The Importance of Assessment, Rapport and Games

The Importance of Assessment, Rapport and Games

Diary submitted by Laura H. Valencia

How can I, as a teacher, make lessons for students less overwhelming and more inspiring?

In many classroom situations, it can frequently pose a problem for teachers to adequately engage the students. For learners, course materials, grammar points and the prospect of having to speak with the teacher can seem quite daunting. However, the situation can be ameliorated for both the student and the teacher by using different strategies. Assessment, rapport and games are vital in creating more stimulating lessons.

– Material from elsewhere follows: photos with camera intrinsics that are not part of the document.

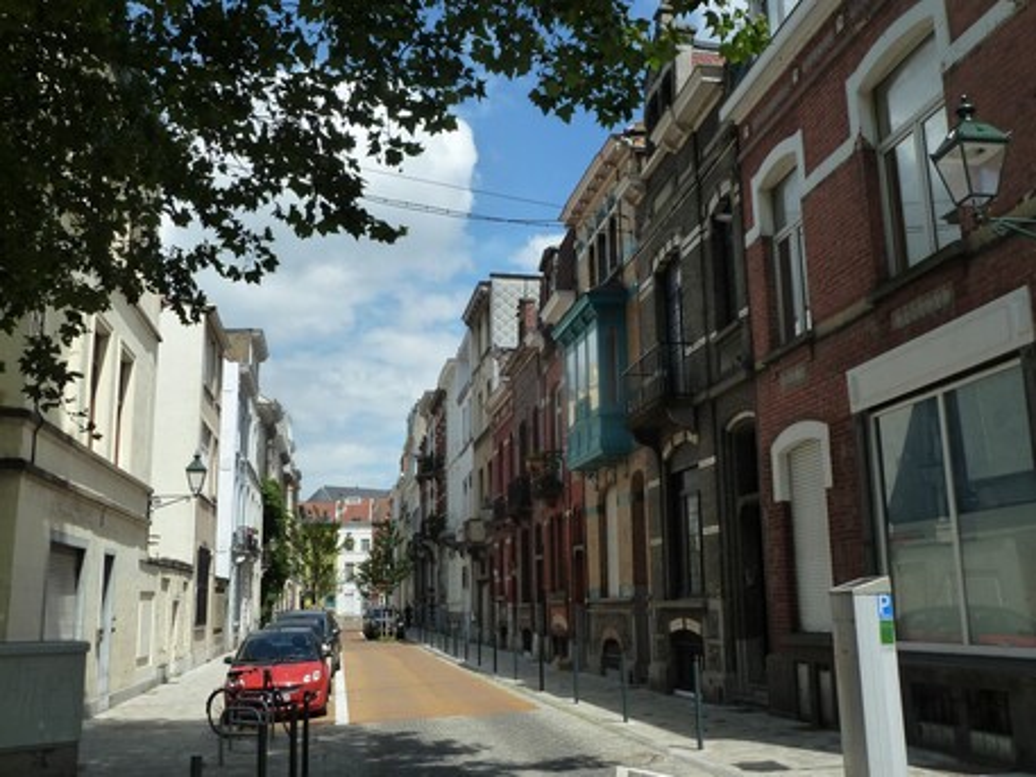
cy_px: 388
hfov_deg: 52.6
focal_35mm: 35
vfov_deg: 40.7
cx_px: 518
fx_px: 1048
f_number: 5
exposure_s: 1/500
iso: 125
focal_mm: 5.7
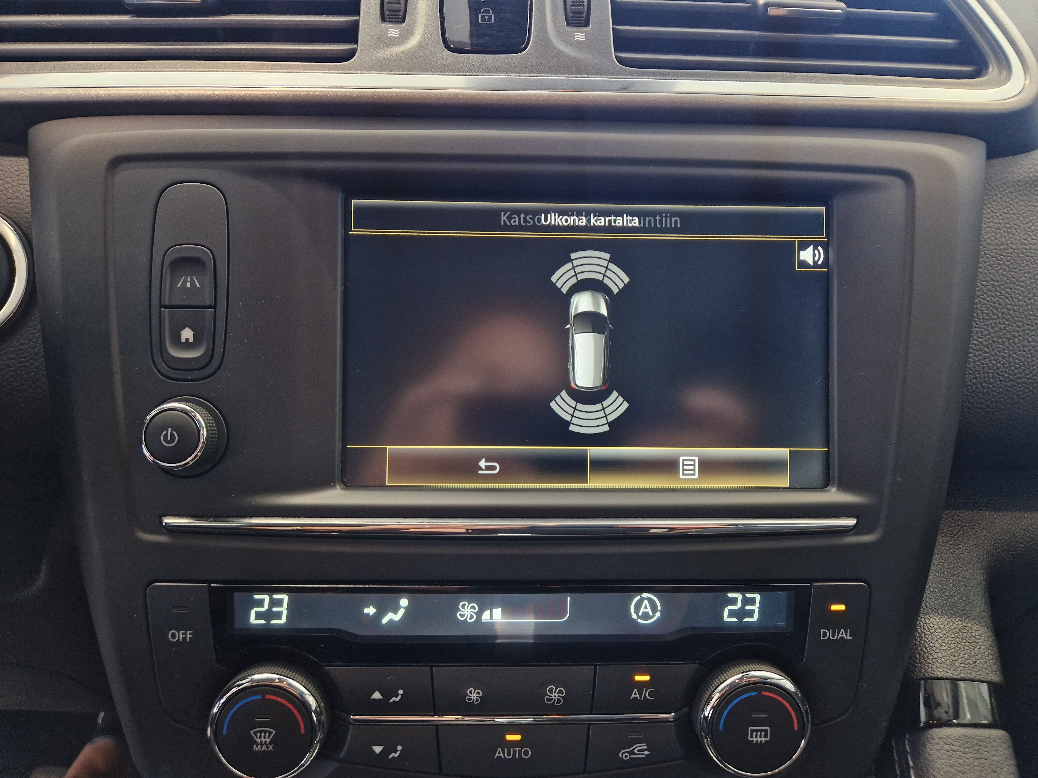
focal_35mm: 23
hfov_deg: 73.9
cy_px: 389
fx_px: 690
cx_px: 519
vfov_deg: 58.9
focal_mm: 5.4
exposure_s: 1/100
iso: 200
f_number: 1.8
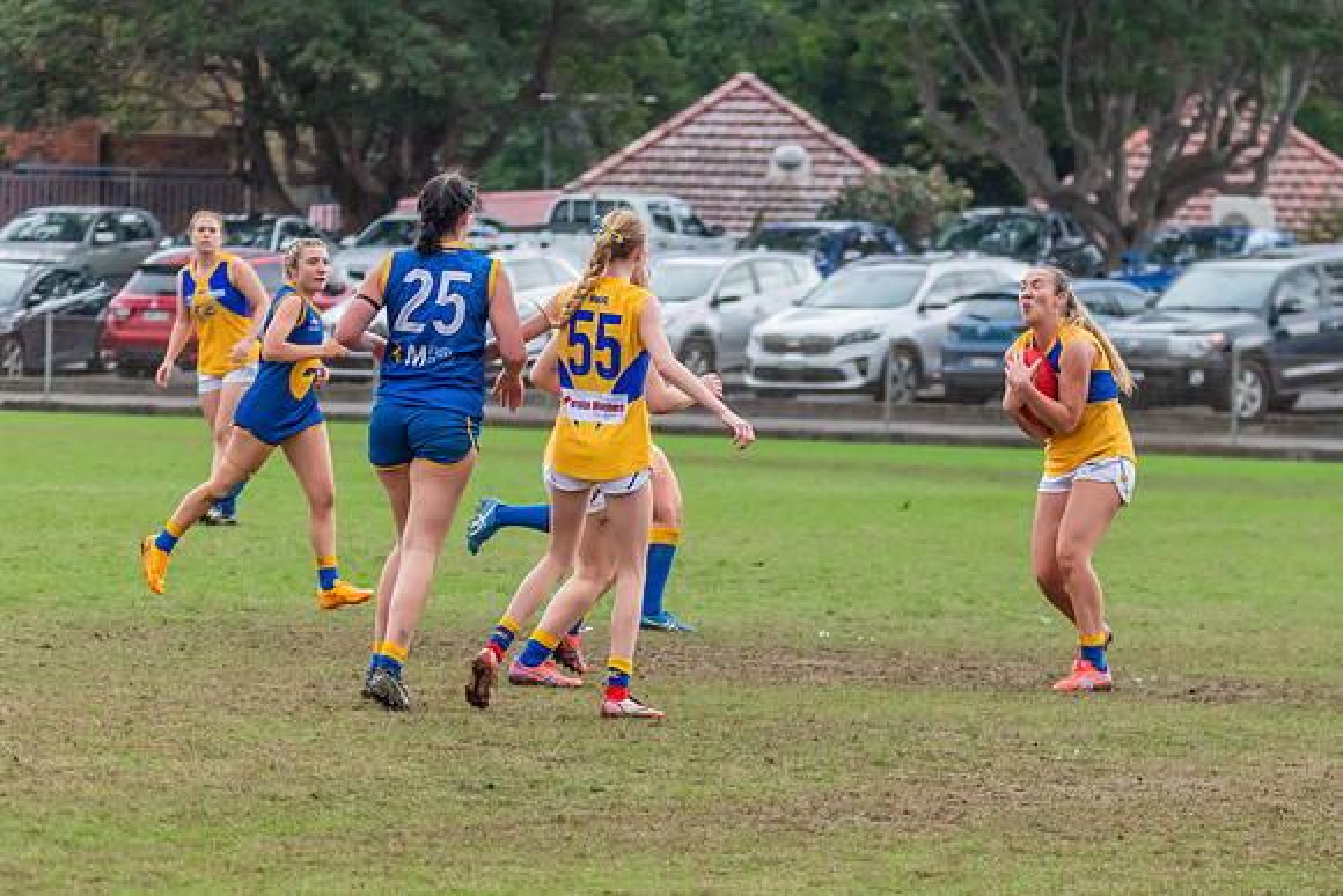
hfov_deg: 7.0
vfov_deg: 4.7
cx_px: 1003
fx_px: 10939
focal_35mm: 293
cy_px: 363
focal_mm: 160
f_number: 5
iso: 1400
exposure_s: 1/1250
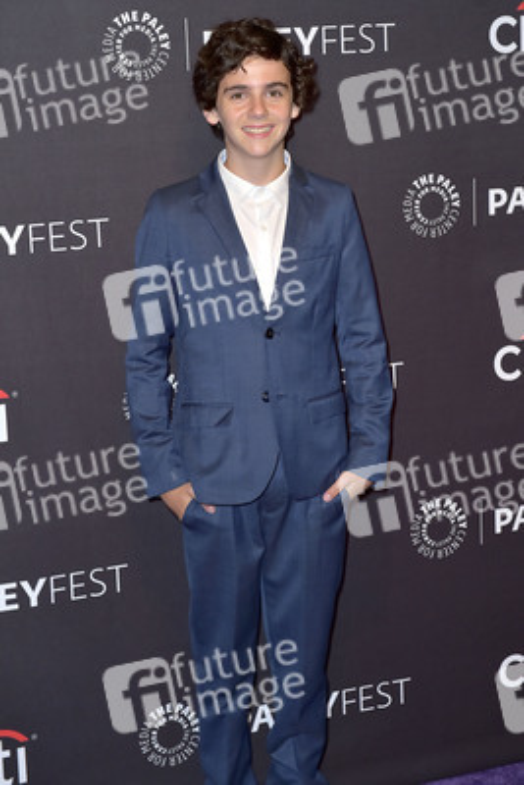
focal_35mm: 70
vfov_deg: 28.8
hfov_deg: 19.5
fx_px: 1527
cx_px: 262
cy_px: 392
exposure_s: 1/320
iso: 640
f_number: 6.3
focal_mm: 70
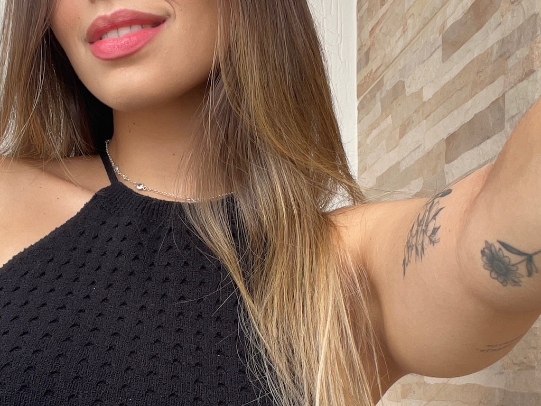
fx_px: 938
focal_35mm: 60
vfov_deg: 23.9
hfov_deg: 32.0
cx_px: 186
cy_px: 352
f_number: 2.2
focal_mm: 2.71
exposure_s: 1/122
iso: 25
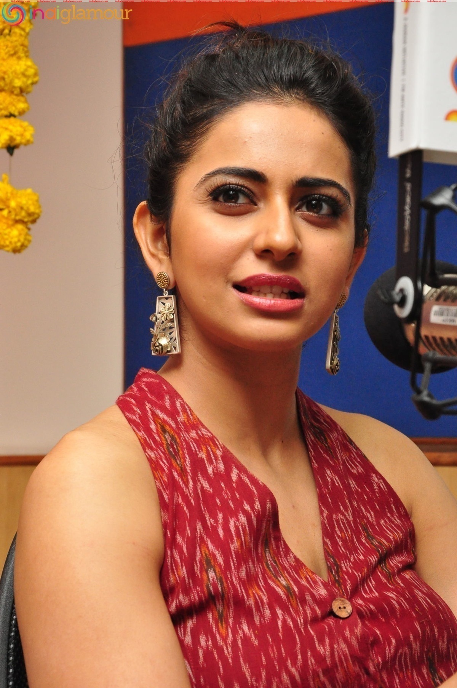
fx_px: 1661
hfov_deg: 15.7
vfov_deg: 23.4
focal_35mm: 87
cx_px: 228
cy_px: 344
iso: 1600
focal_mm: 58
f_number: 8
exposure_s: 1/125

In my lessons, gauging a student’s abilities, building up a friendly connection and utilizing various icebreakers and warmers are also major elements. As soon as a student enters the classroom, I attempt to determine the student’s level of proficiency. By doing so, I know right away whether a student will struggle with the course material and the content. It also gives me the chance to adjust the course of the lesson to the student’s needs. Where the strengths and weaknesses of learners lie can be easily determined. Innocuous questions about a student’s favorite pastime, about their job, their family or their pet are very useful to get a first impression of the student’s abilities. What is more, such informal questions put students at ease, and they help me to create a convivial atmosphere. Establishing a good rapport with the student is another one of my methods to keep the student interested and motivated. I always try to show my students that their opinions and their interests matter to me. In my opinion, students who feel appreciated are more willing to participate, to contribute and, most importantly, to improve. Progress can also be fostered by integrating games into a lesson. Both warmers and rounding-off games are most effective. Whenever I have a tense student, who is afraid of speaking and opening up, I use icebreakers, such as guessing games or word- association games. I also believe that games in which students have to use newly acquired grammar structures, like role-play, are a good way to finish off lessons. Over the course of a lesson, students should feel confident and able to improve themselves. Thus, I attempt to make the teaching experience as stimulating as possible by adjusting the lesson to the student’s needs and by creating a reassuring environment in which games are a welcome distraction.

These techniques are also elaborated on in Kathleen Graves’, Betteridge’s and Buckby’s works. Kathleen Graves attaches great importance to the ideas of assessment and rapport in the classroom. She underscores that evaluation helps to tailor not only the materials, but also the content to a student’s needs. In her opinion, a student’s learning strategies should also be adequately assessed in order to modify the lesson plan accordingly. Furthermore, Graves points out that perception and attention are qualities of a good teacher. They help the teacher to identify weaknesses, and they also help the teacher to sense whether a student is disinterested and demotivated. Lack of interest and motivation need to be combatted immediately by the teacher. In order to do so, teachers need to be aware of a student’s preferences and interests.

When teachers know their students, they can instantly come up with a plan to fight lassitude and disinterest by addressing something that appeals to the students on a personal level. Betteridge and Buckby propose another strategy to make lessons more interesting: games. For them, games play an essential role in the learning process. Betteridge and Buckby highlight that learning a foreign language is an immensely exhausting undertaking. Playing games is therefore a good method to loosen up a lesson. According to the authors of Games for Language Learning, games also force the learner to activate and practice different structures of the foreign language. Learners are forced to take risks and to make mistakes, which is highly significant for successful language learning.
All in all, teaching a language is a complex, multi-faceted process. For me, it is vital to move the students’ needs front and center in the classroom. Students should have the chance to experience a lesson in which they can grow and in which they are confronted with materials and content appropriate to their language level. The classroom should be an environment in which they feel appreciated as individuals and in which they are allowed to make mistakes. I strongly believe that creating such an atmosphere is the best way to combat boredom and to facilitate a student’s progress.



  • Designing Language Courses: A Guide for Teachers. London: Heinle and Heinle. Graves, K. 2000.
  • Games for Language Learning (3rd edition). Cambridge: Cambridge University Press. Wright, Betteridge & Buckby, 2006.